→ **Tarefa**
De acordo com o trecho sobre Lima Barreto, em que bairro o escritor nasceu?

Andarilho por vocação, autor de ‘Triste Fim de Policarpo Quaresma’ foi um cronista das mudanças do Rio e das desigualdades sociais e raciais da capital nos primeiros anos da República
Foi num 26 de fevereiro, 109 anos atrás, que chegou às livrarias a primeira edição de Triste Fim de Policarpo Quaresma, talvez hoje a mais festejada e conhecida obra de Lima Barreto – jornalista, cronista e romancista, com certeza. E muito carioca, talvez o mais carioca dos autores do começo do século passado, porque conheceu a cidade em todos os seus cantos, em todos os seus aspectos. “Sou um andarilho por vocação”, escreveu Lima em um de seus diários.
Essa faceta muito carioca do escritor – que nasceu em Laranjeiras, na Zona Sul, e morou no Centro e na vizinha Santa Teresa, e também no Catumbi, na Ilha do Governador, no Engenho Novo e em Todos os Santos, bairros da Zona Norte – é apenas uma das exibidas no documentário ‘Noite e Dia – Lima Barreto, Obra e Vida’, que está disponível desde o começo deste fevereiro de 2024 no CurtaOn. Mas é a que mais sobressai para este carioca do século 21 que leu as crônicas do escritor sobre o desmonte do Morro do Castelo e flana pelas referências ao Rio do começo do século passado nas páginas de “Recordações do Escrivão Isaías Caminha”, de “Vida e Morte de M. J. Gonzaga de Sá”, de “Policarpo Quaresma”.
As muitas fotos do Rio de Janeiro desta época ilustram os comentários sobre essa faceta do escritor. “É uma literatura que retrata a malha urbana, o avanço da estrada de ferro em direção ao subúrbio, o bota-abaixo” afirma, no documentário o professor e editor Augusto Massi. “Lima Barreto tem uma compulsão pelo caminhar. Acorda cedo para trabalhar e entregar suas crônicas. E volta tarde para o subúrbio, às vezes, andando de bar em bar até pegar o último trem. É alguém quem vive a cidade diurna e noturna”, acrescenta.

→ **Linhas fornecidas**
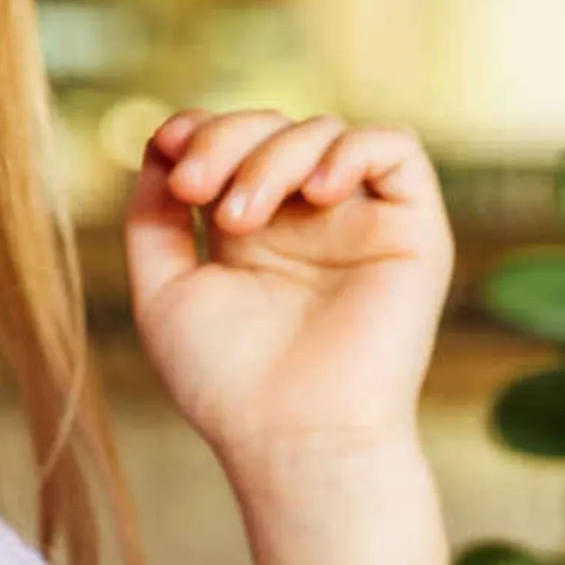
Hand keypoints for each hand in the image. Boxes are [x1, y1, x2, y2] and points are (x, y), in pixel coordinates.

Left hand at [125, 112, 452, 482]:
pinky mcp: (411, 230)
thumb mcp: (164, 292)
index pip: (231, 144)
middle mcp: (307, 221)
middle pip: (271, 128)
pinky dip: (351, 150)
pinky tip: (316, 192)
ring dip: (272, 156)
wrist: (294, 437)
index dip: (199, 128)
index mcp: (252, 231)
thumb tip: (158, 146)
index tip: (167, 147)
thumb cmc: (227, 382)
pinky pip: (397, 148)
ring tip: (241, 218)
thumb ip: (153, 218)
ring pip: (324, 132)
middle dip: (225, 139)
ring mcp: (359, 221)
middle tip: (196, 189)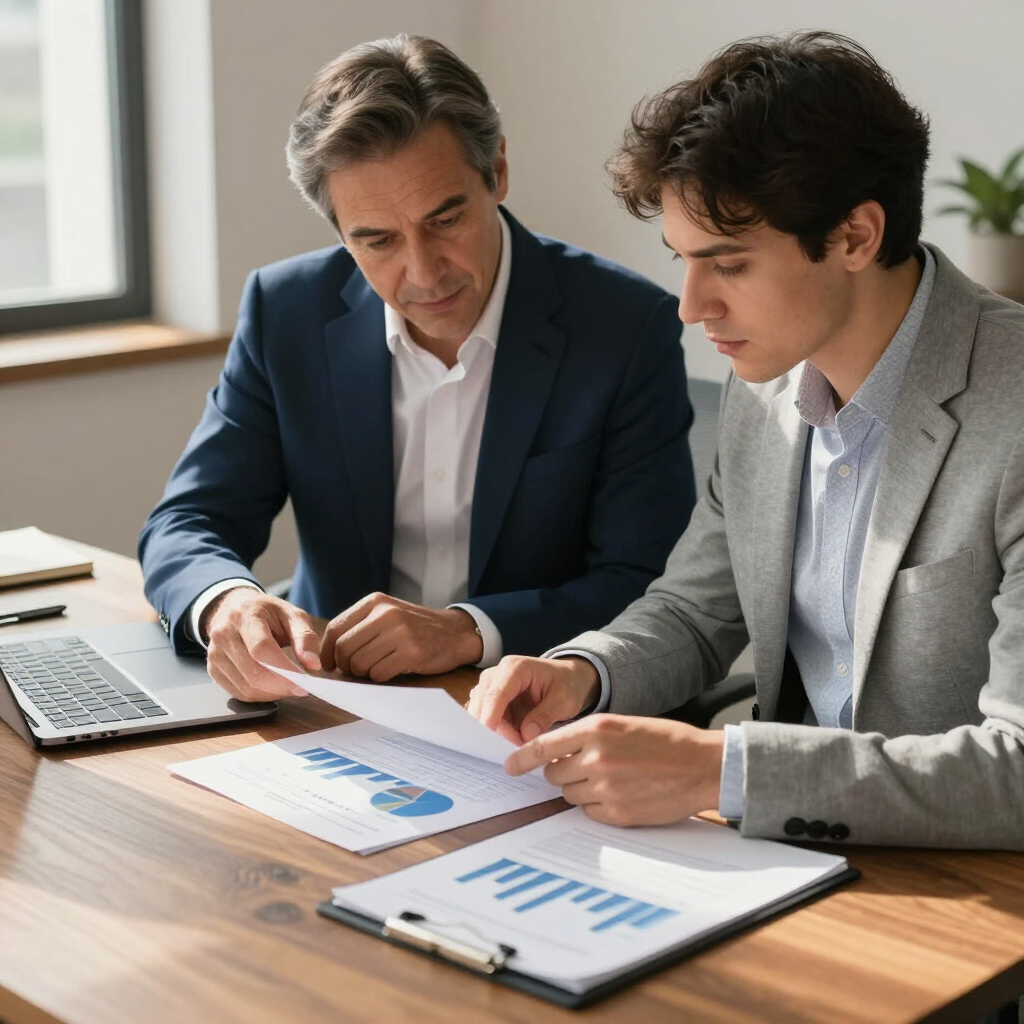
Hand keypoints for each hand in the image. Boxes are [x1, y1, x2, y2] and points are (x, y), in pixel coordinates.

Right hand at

→ **Resposta**
Em Laranjeiras, na Zona Sul.